Carlini did not respond to requests for comment. Google, in response to questions about the email, contested its claim that lawyers were trying to control the tone of the newspaper. The company said it had no problems with the topics investigated by the newspaper, but found some legal terms used imprecisely and conducted a full edition as a result.

RACIAL EQUITY AUDIT

Google also last week appointed Marian Croak, a pioneer in Internet audio technology and one of Google’s few Black vice presidents, to consolidate and manage 10 teams that study issues such as racial prejudice in algorithms and technology for the disabled.

Croak said at Friday’s meeting that it would take time to address concerns among AI ethics researchers and mitigate damage to Google’s brand.

“Please consider me entirely responsible for trying to reverse this situation,” she said on the tape.

Johnson added that the AI ​​organization is bringing in a consulting firm for a comprehensive assessment of the impact of racial equity. The department’s unprecedented audit would lead to recommendations “that will be very difficult,” she said.

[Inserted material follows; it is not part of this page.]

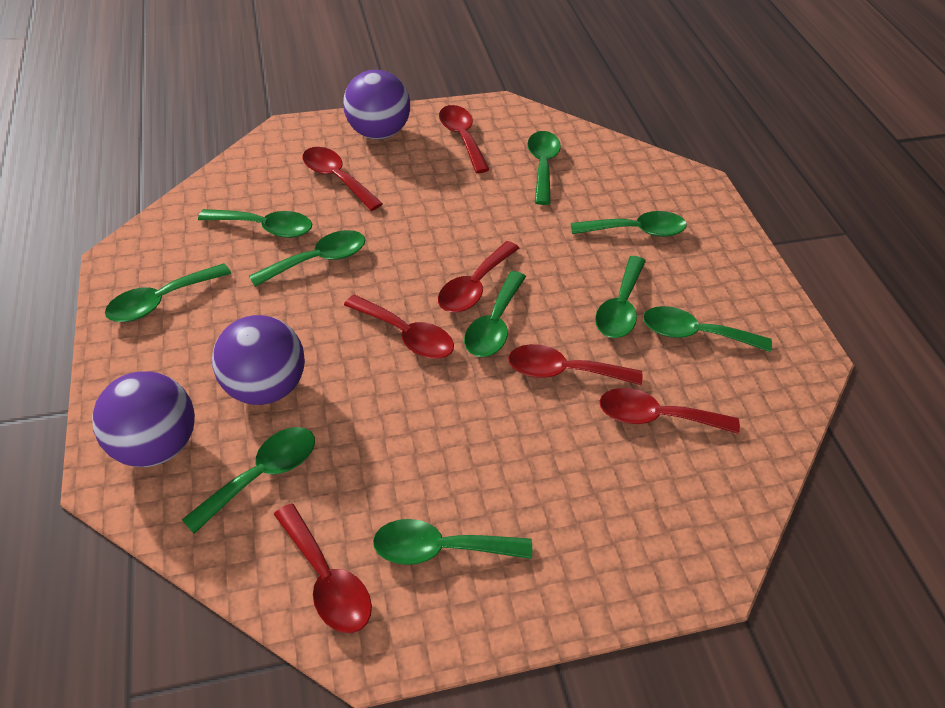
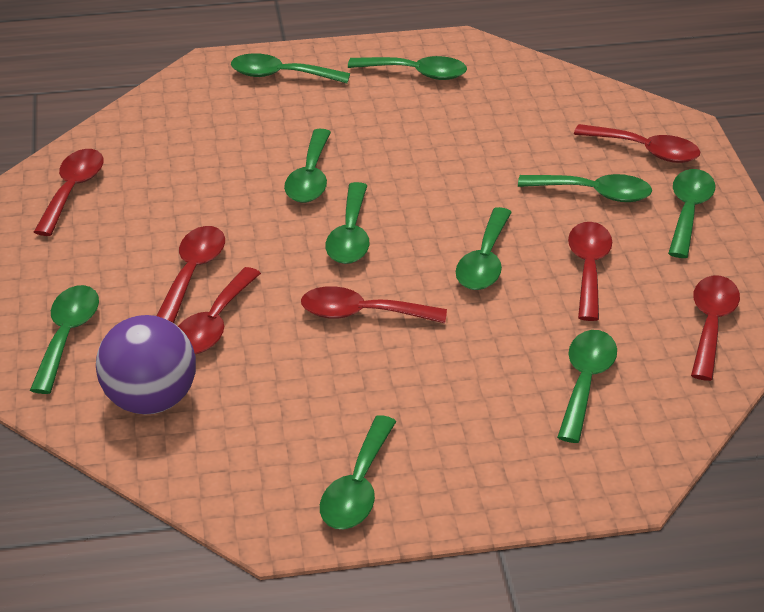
purple ball: [92,371,195,467] [212,315,305,405] [343,69,410,139] = 3 -> [96,315,196,415] = 1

Tensions in Dean’s division deepened in December after Google left Timnit Gebru, co-leader of his ethical AI research team, after his refusal to withdraw an article on language-generating AI. Gebru, who is black, accused the company at the time of evaluating her work differently because of her identity and of marginalizing employees from underrepresented backgrounds. Almost 2,700 employees signed an open letter in support of Gebru. (bit.ly/3us5kj3)

During City Hall, Dean worked out which grant the company would support.

“We want responsible AI and ethical AI investigations,” said Dean, setting an example of studying the environmental costs of technology. But it is problematic to quote data “by almost a factor of a hundred” while ignoring more accurate statistics, as well as Google’s efforts to reduce emissions, he said. Dean previously criticized Gebru’s article for not including important findings about the environmental impact.

Gebru defended the quote from his newspaper. “It is a terrible appearance for Google to come out so defensively against a newspaper that it has been quoted by so many of its similar institutions,” she told Reuters.

Employees continued to post about their frustrations on Twitter last month, while Google investigated and then dismissed ethical AI co-leader Margaret Mitchell for moving electronic files outside the company. Mitchell said on Twitter that he acted “to raise concerns about race and gender inequality and talk about the problematic resignation of Dr. Gebru by Google”.

Mitchell contributed to the article that led to Gebru’s departure and a version published online last month without an affiliation with Google called “Shmargaret Shmitchell” as a co-author. (bit.ly/3kmXwKW)

Asked to comment, Mitchell, through a lawyer, expressed disappointment with Dean’s criticism of the newspaper and said that his name was removed by order of the company.